# PROBLEMS AND TASKS:
• A. In the movie review below, list each character whose voice actor is named in parentheses after the character, and give that actor.
• B. Write the next part of the movie review that appears below, starting right after its last line.

# SUPPLIED TEXT:
== == ==

‘Hotel Transylvania 3’ Is the Closest Thing Today’s Kids Have to Classic Looney Tunes

Hotel Transylvania 3. Sony Pictures

No current animation franchise lays stronger claim to the snap, crackle and pop of cartoon entertainment than Hotel Transylvania. With its crew of misfits and its penchant for screen-stretching chases studded with visual gags, it exists in a sweet spot between the rudimentary character comedy of Hanna-Barbera and the visual anarchy of Looney Tunes.

The third installment of the movie franchise, Hotel Transylvania 3: Summer Vacation, delivers reliably on the series’ humble promise of sugared-up monster slapstick. The film is pleasingly mild and distracting. While it overplays its treacly themes of family and finding love in our second act (though Dracula, in fictional age and pop culture mileage, is probably closer to his 30 thousandth act), this matters little to the core audience who have grown up on theses movies and have yet to be disappointed by them.

In a funny prologue full of comic violence, we are introduced to Abraham Van Helsing (series newcomer Jim Gaffigan) and his unsuccessful 120-year effort to kill the vampire Dracula (a returning Adam Sandler, doing a voice that has been annoying many of us for a quarter of a century now). Despite his worrisome feeding habits (never addressed here), Dracula is presented as a good-natured if lovelorn guy who runs a hotel where folks of his ilk can be treated decently, and even get married without attracting fire and pitchforks.

When Dracula’s daughter, the hotel events coordinator Mavis (Selena Gomez), decides he is stressed out, she books him on a surprise cruise vacation along with all of his monster friends: Frank, Dr. Frankenstein’s monster (Kevin James); Griffin, the Invisible Man (David Spade); Wayne the Werewolf (Steve Buscemi) and his chaotic litter of pups; and the rest of the shambling lot. (Mavis must have had a Groupon.) On board the ship, Van Helsing, now a disembodied head attached to a steampunk contraption that gets him around, restarts his quest to kill Dracula while the vampire attempts to find love with the ship’s captain, Ericka (Kathryn Hahn).


HOTEL TRANSYLVANIA 3: SUMMER VACATION ★★1/2
(2.5/4 stars)
Directed by: Genndy Tartakovsky
Written by: Genndy Tartakovsky and Michael McCullers
Starring: Adam Sandler, Selena Gomez, Kathryn Hahn, Andy Samberg, Kevin James, Steve Buscemi and Jim Gaffigan
Running time: 107 mins.

== == ==

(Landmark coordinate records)
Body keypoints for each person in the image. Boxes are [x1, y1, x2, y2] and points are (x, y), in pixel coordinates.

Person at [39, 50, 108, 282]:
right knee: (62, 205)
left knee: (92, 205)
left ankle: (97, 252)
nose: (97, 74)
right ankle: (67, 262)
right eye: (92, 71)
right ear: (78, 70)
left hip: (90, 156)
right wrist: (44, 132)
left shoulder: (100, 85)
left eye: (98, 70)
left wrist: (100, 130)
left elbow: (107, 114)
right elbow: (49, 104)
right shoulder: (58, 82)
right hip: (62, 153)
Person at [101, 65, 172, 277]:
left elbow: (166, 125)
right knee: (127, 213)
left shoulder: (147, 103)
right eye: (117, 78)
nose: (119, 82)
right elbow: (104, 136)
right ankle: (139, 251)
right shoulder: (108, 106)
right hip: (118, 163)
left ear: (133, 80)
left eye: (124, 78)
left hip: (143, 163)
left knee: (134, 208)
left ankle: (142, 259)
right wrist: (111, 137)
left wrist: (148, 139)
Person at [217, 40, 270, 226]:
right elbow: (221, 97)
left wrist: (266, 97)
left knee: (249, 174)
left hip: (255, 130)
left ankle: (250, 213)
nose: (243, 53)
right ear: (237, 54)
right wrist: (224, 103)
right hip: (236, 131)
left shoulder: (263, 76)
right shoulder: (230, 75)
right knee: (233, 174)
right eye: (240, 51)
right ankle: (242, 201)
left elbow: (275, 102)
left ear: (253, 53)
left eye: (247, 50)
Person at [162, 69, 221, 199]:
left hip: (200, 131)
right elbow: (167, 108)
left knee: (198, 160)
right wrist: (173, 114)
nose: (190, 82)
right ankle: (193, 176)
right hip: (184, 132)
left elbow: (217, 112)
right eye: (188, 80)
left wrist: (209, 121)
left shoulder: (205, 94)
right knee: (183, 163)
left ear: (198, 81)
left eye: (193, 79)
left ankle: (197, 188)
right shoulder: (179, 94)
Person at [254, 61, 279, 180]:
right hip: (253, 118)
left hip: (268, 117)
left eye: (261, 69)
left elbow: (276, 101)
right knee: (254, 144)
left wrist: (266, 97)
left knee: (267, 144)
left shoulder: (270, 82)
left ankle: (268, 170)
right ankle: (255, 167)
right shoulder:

== == ==

# RESPONSES:
• A.
- Abraham Van Helsing: Jim Gaffigan
- Dracula: Adam Sandler
- Mavis: Selena Gomez
- Frank, Dr. Frankenstein's monster: Kevin James
- Griffin, the Invisible Man: David Spade
- Wayne the Werewolf: Steve Buscemi
- Ericka: Kathryn Hahn

• B.
By virtue of being a vacation story and having a blood-mad, mustachioed hunter in hot pursuit, this installment comes closer to a stretched out classic Looney Tunes than any of the previous films in the series. (Didn’t it seem like Bugs Bunny, for a creature who did not appear to have a job, was always going on vacation?) The thick symphonic score from Devo’s Mark Mothersbaugh—which underscores the gags with soaring voices, brass and timpani—drives this point home. Merrie Melodies composer Carl Stalling would indeed be proud.

Adults may be disappointed that the movie has so little of the subversion of those classic Warner Bros. shorts. At the same time, the film’s theme of acceptance plays as a mild but important anecdote to some of the wicked intolerance that has seeped into our national discourse and has been picked up by young ears. When the ship’s captain announces before a party, “We’re here, we’re hairy, and it’s our right to be scary,” it is not difficult to hear echoes of classic cries for gay civil rights.

As yet another specimen of the countless pop culture pastiches littered with the presence of Adam Sandler and his amazing check-collecting friends, Hotel Transylvania 3 can be a pretty hard sit for certain adults. But it is important to remember that things that are especially stale for anyone who was even half-awake in the 1990s play surprisingly fresh if you’re, say, entering the fifth grade…the Macarena and Sandler’s oobi-boo-boo baby talk being prime examples.

Unburdened with our cynicism, those kids just find it funny. And you know what, they just might be on to something.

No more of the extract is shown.